_Text under study:_
[Start of section]

The idea that people are important to a company’s success is well understood in the business community. A cursory search through Fortune, Forbes or Harvard Business Review turns up thousands of articles indicating that business leaders are looking for better ways to hire, retain and utilize top talent. Yet research shows that many companies are drastically underinvesting in their workforce.
Of course, the problem isn’t that corporate America is malicious. I’ve met a lot of business leaders over the course of my career. I’ve spoken with other Fortune 500 CEOs on conference panels and in working groups, and I’ve hammered out strategic plans with members of Guardian’s senior leadership team. We all agree on the value of a talented, respected, supported workforce.
In a tough economic environment, it can be painful to sacrifice short-term gain for investments that won’t bear fruit for many years’ investment in things like digital and blended coursework, mentorship, employee benefits, culture and morale, and talent recruitment and retention.
Yet as a number of successful businesses have demonstrated, this is exactly what’s needed to jump-start our economy and advance our workforce. To fix the skills crisis, all companies need to prioritize investments in workforce development.
To put a finer point on it, NYU’s Stern Business School Dean Peter Blair Henry writes, “One of the greatest corporate obligations today should therefore be to help universities and elected officials address the present lack of access to higher education,” including programs that produce highly skilled workers for the digital age.
Whole Business, Whole Worker, Wholesale
Warren Buffett, the celebrated investor and CEO of Berkshire Hathaway, is known worldwide for his uncanny knack for picking winners in the stock market. Dubbed the “Oracle of Omaha” for his ability to spot a lucrative investment, Buffett has counseled that one of the things he looks for in a company is whether or not it has built an “economic moat.” Economic moats, like the medieval ones that stopped neighboring invaders from breach- ing city centers, guard a company’s competitive advantage from others in the marketplace.
Buffett has invested in one company with a famously protective moat: Costco. The wholesale retailer has competitive advantages in its low pricing and commitment to passing on savings to its customers. But it also has a people-first ethos.
Costco has invested heavily in human capital. It not only pays its workers an average of $16.41 per hour, well above the industry average; it also offers health insurance to both part-time and full-time employees and advances workers through promising leadership pipelines. Costco’s investment in its workforce is unrivaled. But its commitment to its people hasn’t weighed down its bottom line or made it less competitive. On the contrary, that commitment has solidified the company’s brand as one that cares about its customers and its employees—a fact that can be supported by an 86 percent customer satisfaction rate.
By prioritizing people, Costco has achieved consistently higher sales growth than other large discount stores offering lower worker pay. The company has tested and proven what we’ve all heard about employee engagement: employers don’t have to choose between supporting their workers and supporting their business. People and profits go hand in hand.

[End of section]

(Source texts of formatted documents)
[Start of section]

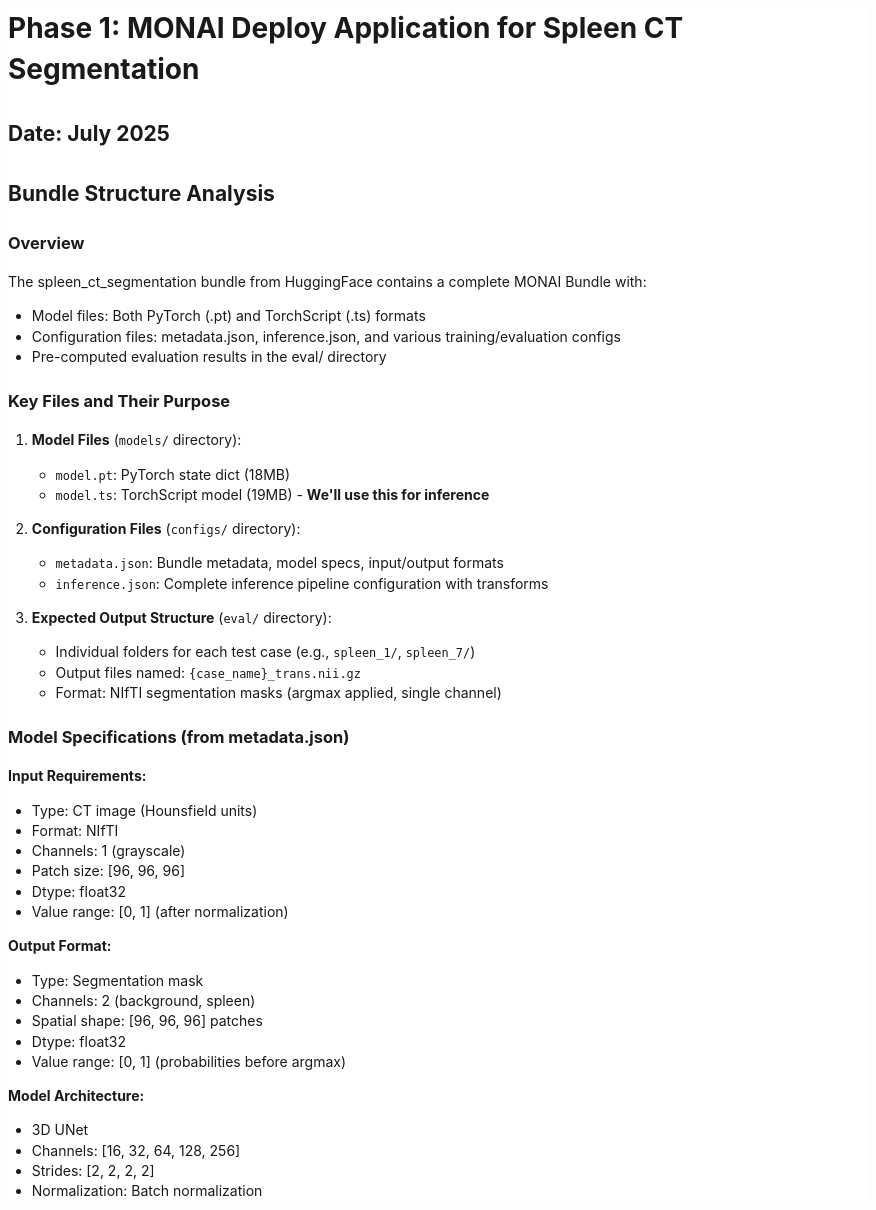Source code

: # Phase 1: MONAI Deploy Application for Spleen CT Segmentation

## Date: July 2025

## Bundle Structure Analysis

### Overview
The spleen_ct_segmentation bundle from HuggingFace contains a complete MONAI Bundle with:
- Model files: Both PyTorch (.pt) and TorchScript (.ts) formats
- Configuration files: metadata.json, inference.json, and various training/evaluation configs
- Pre-computed evaluation results in the eval/ directory

### Key Files and Their Purpose

1. **Model Files** (`models/` directory):
   - `model.pt`: PyTorch state dict (18MB)
   - `model.ts`: TorchScript model (19MB) - **We'll use this for inference**

2. **Configuration Files** (`configs/` directory):
   - `metadata.json`: Bundle metadata, model specs, input/output formats
   - `inference.json`: Complete inference pipeline configuration with transforms

3. **Expected Output Structure** (`eval/` directory):
   - Individual folders for each test case (e.g., `spleen_1/`, `spleen_7/`)
   - Output files named: `{case_name}_trans.nii.gz`
   - Format: NIfTI segmentation masks (argmax applied, single channel)

### Model Specifications (from metadata.json)

**Input Requirements:**
- Type: CT image (Hounsfield units)
- Format: NIfTI
- Channels: 1 (grayscale)
- Patch size: [96, 96, 96]
- Dtype: float32
- Value range: [0, 1] (after normalization)

**Output Format:**
- Type: Segmentation mask
- Channels: 2 (background, spleen)
- Spatial shape: [96, 96, 96] patches
- Dtype: float32
- Value range: [0, 1] (probabilities before argmax)

**Model Architecture:**
- 3D UNet
- Channels: [16, 32, 64, 128, 256]
- Strides: [2, 2, 2, 2]
- Normalization: Batch normalization
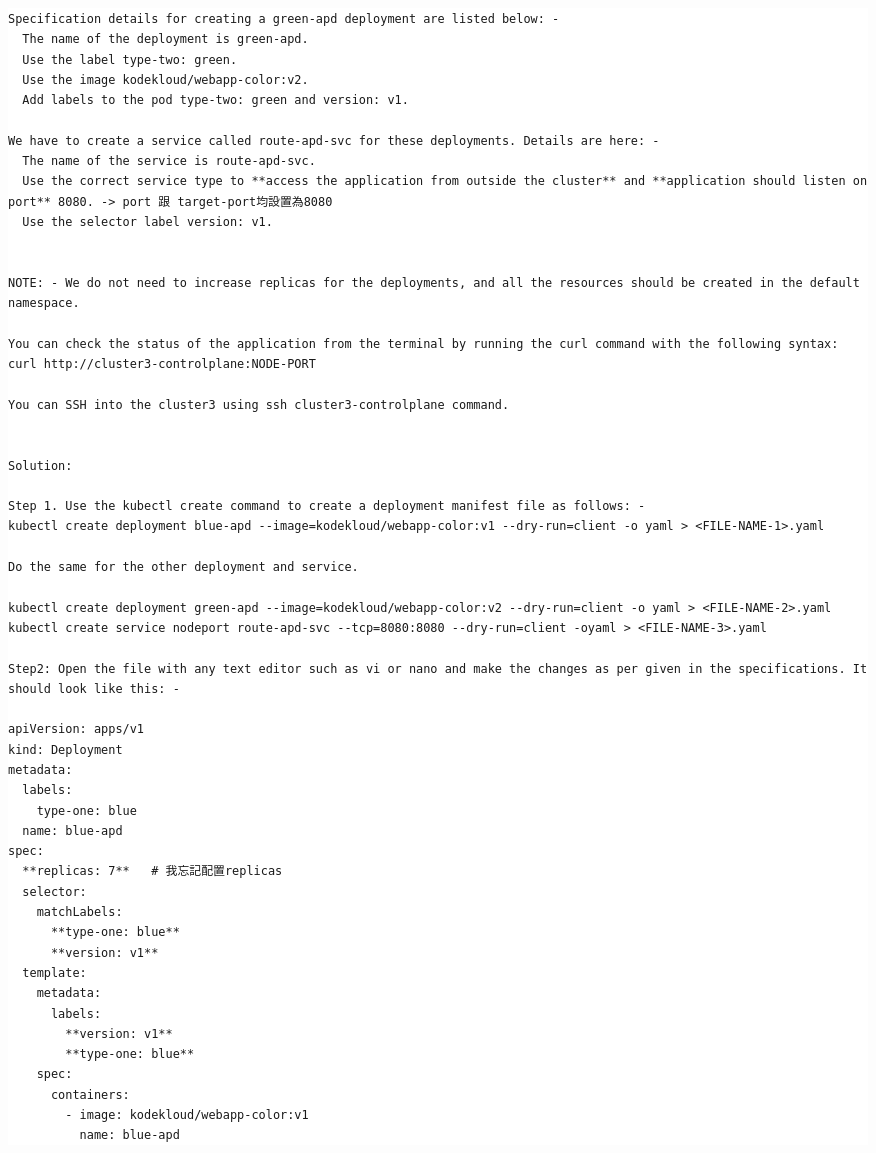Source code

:     
    Specification details for creating a green-apd deployment are listed below: -
      The name of the deployment is green-apd.
      Use the label type-two: green.
      Use the image kodekloud/webapp-color:v2.
      Add labels to the pod type-two: green and version: v1.

    We have to create a service called route-apd-svc for these deployments. Details are here: -
      The name of the service is route-apd-svc.
      Use the correct service type to **access the application from outside the cluster** and **application should listen on port** 8080. -> port 跟 target-port均設置為8080
      Use the selector label version: v1.


    NOTE: - We do not need to increase replicas for the deployments, and all the resources should be created in the default namespace.

    You can check the status of the application from the terminal by running the curl command with the following syntax:
    curl http://cluster3-controlplane:NODE-PORT

    You can SSH into the cluster3 using ssh cluster3-controlplane command.

    
    Solution:

    Step 1. Use the kubectl create command to create a deployment manifest file as follows: -
    kubectl create deployment blue-apd --image=kodekloud/webapp-color:v1 --dry-run=client -o yaml > <FILE-NAME-1>.yaml

    Do the same for the other deployment and service.

    kubectl create deployment green-apd --image=kodekloud/webapp-color:v2 --dry-run=client -o yaml > <FILE-NAME-2>.yaml
    kubectl create service nodeport route-apd-svc --tcp=8080:8080 --dry-run=client -oyaml > <FILE-NAME-3>.yaml

    Step2: Open the file with any text editor such as vi or nano and make the changes as per given in the specifications. It should look like this: -
    
    apiVersion: apps/v1
    kind: Deployment
    metadata:
      labels:
        type-one: blue
      name: blue-apd
    spec:
      **replicas: 7**   # 我忘記配置replicas
      selector:
        matchLabels:
          **type-one: blue** 
          **version: v1**
      template:
        metadata:
          labels:
            **version: v1**
            **type-one: blue**
        spec:
          containers:
            - image: kodekloud/webapp-color:v1
              name: blue-apd
    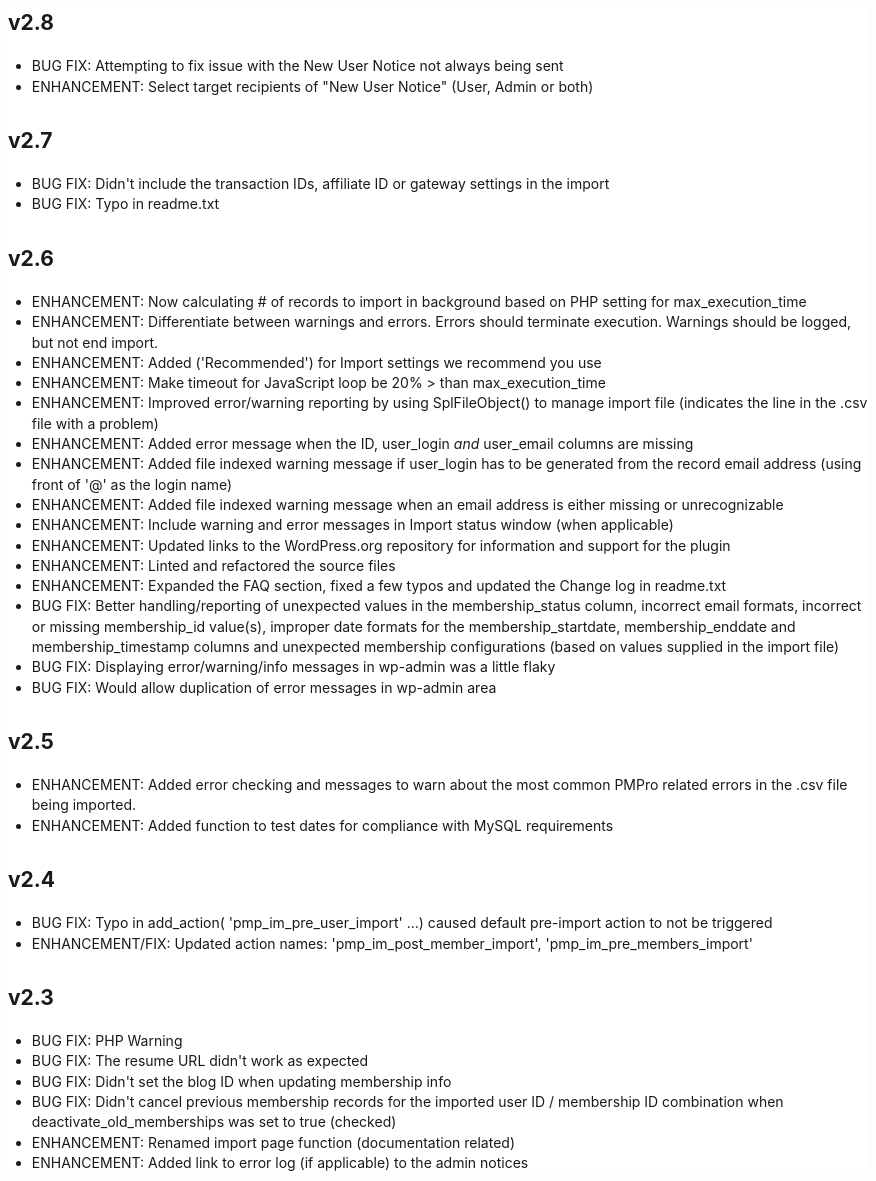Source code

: ## v2.8
* BUG FIX: Attempting to fix issue with the New User Notice not always being sent
* ENHANCEMENT: Select target recipients of "New User Notice" (User, Admin or both)

## v2.7
* BUG FIX: Didn't include the transaction IDs, affiliate ID or gateway settings in the import
* BUG FIX: Typo in readme.txt

## v2.6
* ENHANCEMENT: Now calculating # of records to import in background based on PHP setting for max_execution_time
* ENHANCEMENT: Differentiate between warnings and errors. Errors should terminate execution. Warnings should be logged, but not end import.
* ENHANCEMENT: Added ('Recommended') for Import settings we recommend you use
* ENHANCEMENT: Make timeout for JavaScript loop be 20% > than max_execution_time
* ENHANCEMENT: Improved error/warning reporting by using SplFileObject() to manage import file (indicates the line in the .csv file with a problem)
* ENHANCEMENT: Added error message when the ID, user_login _and_ user_email columns are missing
* ENHANCEMENT: Added file indexed warning message if user_login has to be generated from the record email address (using front of '@' as the login name)
* ENHANCEMENT: Added file indexed warning message when an email address is either missing or unrecognizable
* ENHANCEMENT: Include warning and error messages in Import status window (when applicable)
* ENHANCEMENT: Updated links to the WordPress.org repository for information and support for the plugin
* ENHANCEMENT: Linted and refactored the source files
* ENHANCEMENT: Expanded the FAQ section, fixed a few typos and updated the Change log in readme.txt
* BUG FIX: Better handling/reporting of unexpected values in the membership_status column, incorrect email formats, incorrect or missing membership_id value(s), improper date formats for the membership_startdate, membership_enddate and membership_timestamp columns and unexpected membership configurations (based on values supplied in the import file)
* BUG FIX: Displaying error/warning/info messages in wp-admin was a little flaky
* BUG FIX: Would allow duplication of error messages in wp-admin area

## v2.5
* ENHANCEMENT: Added error checking and messages to warn about the most common PMPro related errors in the .csv file being imported.
* ENHANCEMENT: Added function to test dates for compliance with MySQL requirements

## v2.4
* BUG FIX: Typo in add_action( 'pmp_im_pre_user_import' ...) caused default pre-import action to not be triggered
* ENHANCEMENT/FIX: Updated action names: 'pmp_im_post_member_import', 'pmp_im_pre_members_import'

## v2.3
* BUG FIX: PHP Warning
* BUG FIX: The resume URL didn't work as expected
* BUG FIX: Didn't set the blog ID when updating membership info
* BUG FIX: Didn't cancel previous membership records for the imported user ID / membership ID combination when deactivate_old_memberships was set to true (checked)
* ENHANCEMENT: Renamed import page function (documentation related)
* ENHANCEMENT: Added link to error log (if applicable) to the admin notices
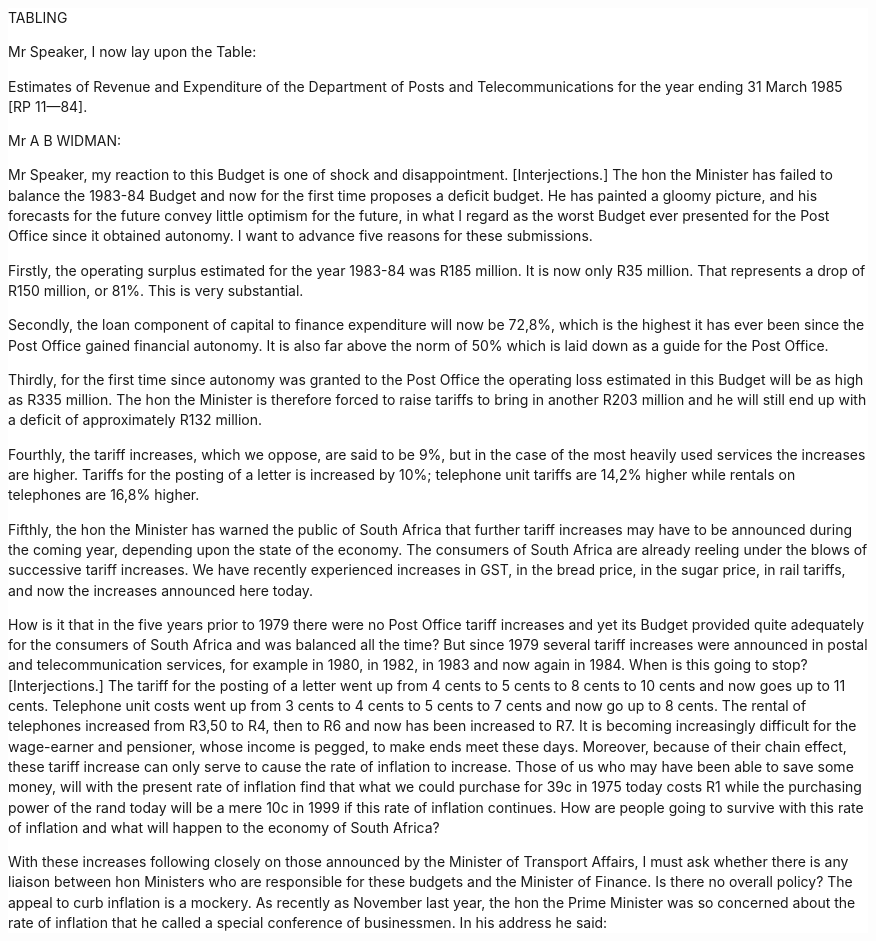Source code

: <heading>TABLING</heading>

<p>Mr Speaker, I now lay upon the Table:</p>

<block name="quote">Estimates of Revenue and Expenditure of the Department of Posts and Telecommunications for the year ending 31 March 1985 [RP 11&#x2014;84].</block>

<speech by="#widman">

<from>Mr <person refersTo="hansard_za">A B WIDMAN</person>:</from>

<p>Mr Speaker, my reaction to this Budget is one of shock and disappointment. [Interjections.] The hon the Minister has failed to balance the 1983-84 Budget and now for the first time proposes a deficit budget. He has painted a gloomy picture, and his forecasts for the future convey little optimism for the future, in what I regard as the worst Budget ever presented for the Post Office since it obtained autonomy. I want to advance five reasons for these submissions.</p>

<p>Firstly, the operating surplus estimated for the year 1983-84 was R185 million. It is now only R35 million. That represents a drop of <span class="col_2823-2824" refersTo="page_0084"/>R150 million, or 81%. This is very substantial.</p>

<p>Secondly, the loan component of capital to finance expenditure will now be 72,8%, which is the highest it has ever been since the Post Office gained financial autonomy. It is also far above the norm of 50% which is laid down as a guide for the Post Office.</p>

<p>Thirdly, for the first time since autonomy was granted to the Post Office the operating loss estimated in this Budget will be as high as R335 million. The hon the Minister is therefore forced to raise tariffs to bring in another R203 million and he will still end up with a deficit of approximately R132 million.</p>

<p>Fourthly, the tariff increases, which we oppose, are said to be 9%, but in the case of the most heavily used services the increases are higher. Tariffs for the posting of a letter is increased by 10%; telephone unit tariffs are 14,2% higher while rentals on telephones are 16,8% higher.</p>

<p>Fifthly, the hon the Minister has warned the public of South Africa that further tariff increases may have to be announced during the coming year, depending upon the state of the economy. The consumers of South Africa are already reeling under the blows of successive tariff increases. We have recently experienced increases in GST, in the bread price, in the sugar price, in rail tariffs, and now the increases announced here today.</p>

<p>How is it that in the five years prior to 1979 there were no Post Office tariff increases and yet its Budget provided quite adequately for the consumers of South Africa and was balanced all the time? But since 1979 several tariff increases were announced in postal and telecommunication services, for example in 1980, in 1982, in 1983 and now again in 1984. When is this going to stop? [Interjections.] The tariff for the posting of a letter went up from 4 cents to 5 cents to 8 cents to 10 cents and now goes up to 11 cents. Telephone unit costs went up from 3 cents to 4 cents to 5 cents to 7 cents and now go up to 8 cents. The rental of telephones increased from R3,50 to R4, then to R6 and now has been increased to R7. It is becoming increasingly difficult for the wage-earner and pensioner, whose income is pegged, to make ends meet these days. Moreover, because of their chain effect, these tariff increase can only serve to cause the rate of inflation to increase. Those of us who may have been able to save some money, will with the present rate of inflation find that what we could purchase for 39c in 1975 today costs R1 while the purchasing power of the rand today will be a mere 10c in 1999 if this rate of inflation continues. How are people going to survive with this rate of inflation and what will happen to the economy of South Africa?</p>

<p>With these increases following closely on those announced by the Minister of Transport Affairs, I must ask whether there is any liaison between hon Ministers who are responsible for these budgets and the Minister of Finance. Is there no overall policy? The appeal to curb inflation is a mockery. As recently as November last year, the hon the Prime Minister was so concerned about the rate of inflation that he called a special conference of businessmen. In his address he said:</p>
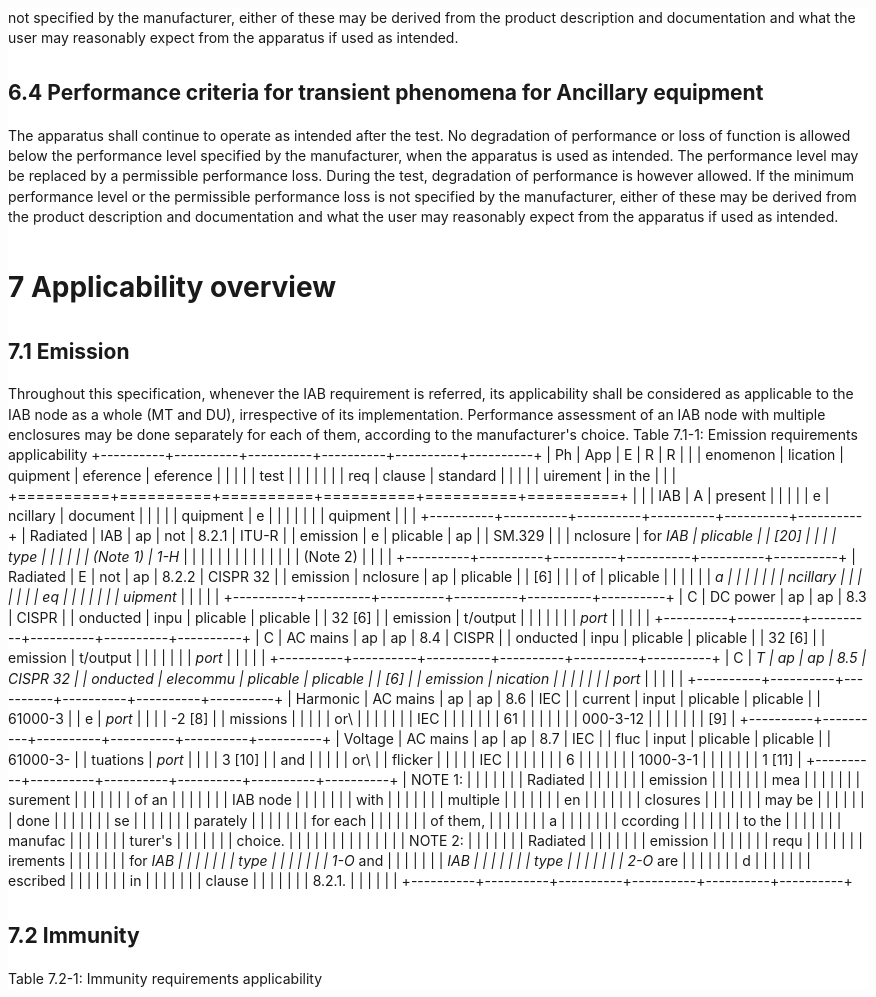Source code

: not specified by the manufacturer, either of these may be derived from the
product description and documentation and what the user may reasonably expect
from the apparatus if used as intended.
## 6.4 Performance criteria for transient phenomena for Ancillary equipment
The apparatus shall continue to operate as intended after the test. No
degradation of performance or loss of function is allowed below the
performance level specified by the manufacturer, when the apparatus is used as
intended. The performance level may be replaced by a permissible performance
loss. During the test, degradation of performance is however allowed. If the
minimum performance level or the permissible performance loss is not specified
by the manufacturer, either of these may be derived from the product
description and documentation and what the user may reasonably expect from the
apparatus if used as intended.
# 7 Applicability overview
## 7.1 Emission
Throughout this specification, whenever the IAB requirement is referred, its
applicability shall be considered as applicable to the IAB node as a whole (MT
and DU), irrespective of its implementation. Performance assessment of an IAB
node with multiple enclosures may be done separately for each of them,
according to the manufacturer\'s choice.
Table 7.1-1: Emission requirements applicability
+----------+----------+----------+----------+----------+----------+ | Ph | App | E | R | R | | | enomenon | lication | quipment | eference | eference | | | | | test | | | | | | | req | clause | standard | | | | | uirement | in the | | | +==========+==========+==========+==========+==========+==========+ | | | IAB | A | present | | | | | e | ncillary | document | | | | | quipment | e | | | | | | | quipment | | | +----------+----------+----------+----------+----------+----------+ | Radiated | IAB | ap | not | 8.2.1 | ITU-R | | emission | e | plicable | ap | | SM.329 | | | nclosure | for _IAB | plicable | | [20] | | | | type | | | | | | (Note 1) | 1-H_ | | | | | | | | | | | | | | (Note 2) | | | | +----------+----------+----------+----------+----------+----------+ | Radiated | E | not | ap | 8.2.2 | CISPR 32 | | emission | nclosure | ap | plicable | | [6] | | | of | plicable | | | | | | _a | | | | | | | ncillary | | | | | | | eq | | | | | | | uipment_ | | | | | +----------+----------+----------+----------+----------+----------+ | C | DC power | ap | ap | 8.3 | CISPR | | onducted | inpu | plicable | plicable | | 32 [6] | | emission | t/output | | | | | | | _port_ | | | | | +----------+----------+----------+----------+----------+----------+ | C | AC mains | ap | ap | 8.4 | CISPR | | onducted | inpu | plicable | plicable | | 32 [6] | | emission | t/output | | | | | | | _port_ | | | | | +----------+----------+----------+----------+----------+----------+ | C | _T | ap | ap | 8.5 | CISPR 32 | | onducted | elecommu | plicable | plicable | | [6] | | emission | nication | | | | | | | port_ | | | | | +----------+----------+----------+----------+----------+----------+ | Harmonic | AC mains | ap | ap | 8.6 | IEC | | current | input | plicable | plicable | | 61000-3 | | e | _port_ | | | | -2 [8] | | missions | | | | | or\ | | | | | | | IEC | | | | | | | 61 | | | | | | | 000-3-12 | | | | | | | [9] | +----------+----------+----------+----------+----------+----------+ | Voltage | AC mains | ap | ap | 8.7 | IEC | | fluc | input | plicable | plicable | | 61000-3- | | tuations | _port_ | | | | 3 [10] | | and | | | | | or\ | | flicker | | | | | IEC | | | | | | | 6 | | | | | | | 1000-3-1 | | | | | | | 1 [11] | +----------+----------+----------+----------+----------+----------+ | NOTE 1: | | | | | | | Radiated | | | | | | | emission | | | | | | | mea | | | | | | | surement | | | | | | | of an | | | | | | | IAB node | | | | | | | with | | | | | | | multiple | | | | | | | en | | | | | | | closures | | | | | | | may be | | | | | | | done | | | | | | | se | | | | | | | parately | | | | | | | for each | | | | | | | of them, | | | | | | | a | | | | | | | ccording | | | | | | | to the | | | | | | | manufac | | | | | | | turer\'s | | | | | | | choice. | | | | | | | | | | | | | | NOTE 2: | | | | | | | Radiated | | | | | | | emission | | | | | | | requ | | | | | | | irements | | | | | | | for _IAB | | | | | | | type | | | | | | | 1-O_ and | | | | | | | _IAB | | | | | | | type | | | | | | | 2-O_ are | | | | | | | d | | | | | | | escribed | | | | | | | in | | | | | | | clause | | | | | | | 8.2.1. | | | | | | +----------+----------+----------+----------+----------+----------+
## 7.2 Immunity
Table 7.2-1: Immunity requirements applicability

[End of section]

_Things to do:_
**1)** The essay on workforce investment names several kinds of investment that may not pay off for many years. List each of them.
**2)** Write the next part of the essay on investing in the workforce, picking up after its final sentence.

_Task-by-task results:_
**1)**
- Digital and blended coursework
- Mentorship
- Employee benefits
- Culture and morale
- Talent recruitment and retention

**2)**
How well businesses are able to support their workers will determine which ones are successful in the future. This is especially important to acknowledge now, as the coming wave of automation presents two very distinct opportunities for business leaders. There’s the scenario in which we opt for short-term gain, underpreparing workers for the transitions ahead, and leaving the benefits of technological progress to an ever-shrinking segment of the population. Or there’s the scenario in which we provide workers with a sturdy safety net and the right skills to thrive, thereby broadcasting the benefits of innovation far and wide.
At Guardian we’ve seen firsthand the power of investing in recruiting, re-skilling, retaining and caring for our people—in our offices and in the communities we serve. Along the way we’ve discovered that truly putting people first involves three key strategies: supporting people on and off the clock, tying paychecks to purpose and committing to community.
• Support people on and off the clock.
Many of us have heard about psychologist Abraham Maslow’s famous hierarchy of needs. As human beings, we’re hardwired to satisfy our most basic survival needs before we can devote a significant amount of energy to emotional and intellectual pursuits. Though Maslow’s hierarchy isn’t the perfect tool for understand- ing behavior, his core theory still holds up—and it has a clear application in the working world.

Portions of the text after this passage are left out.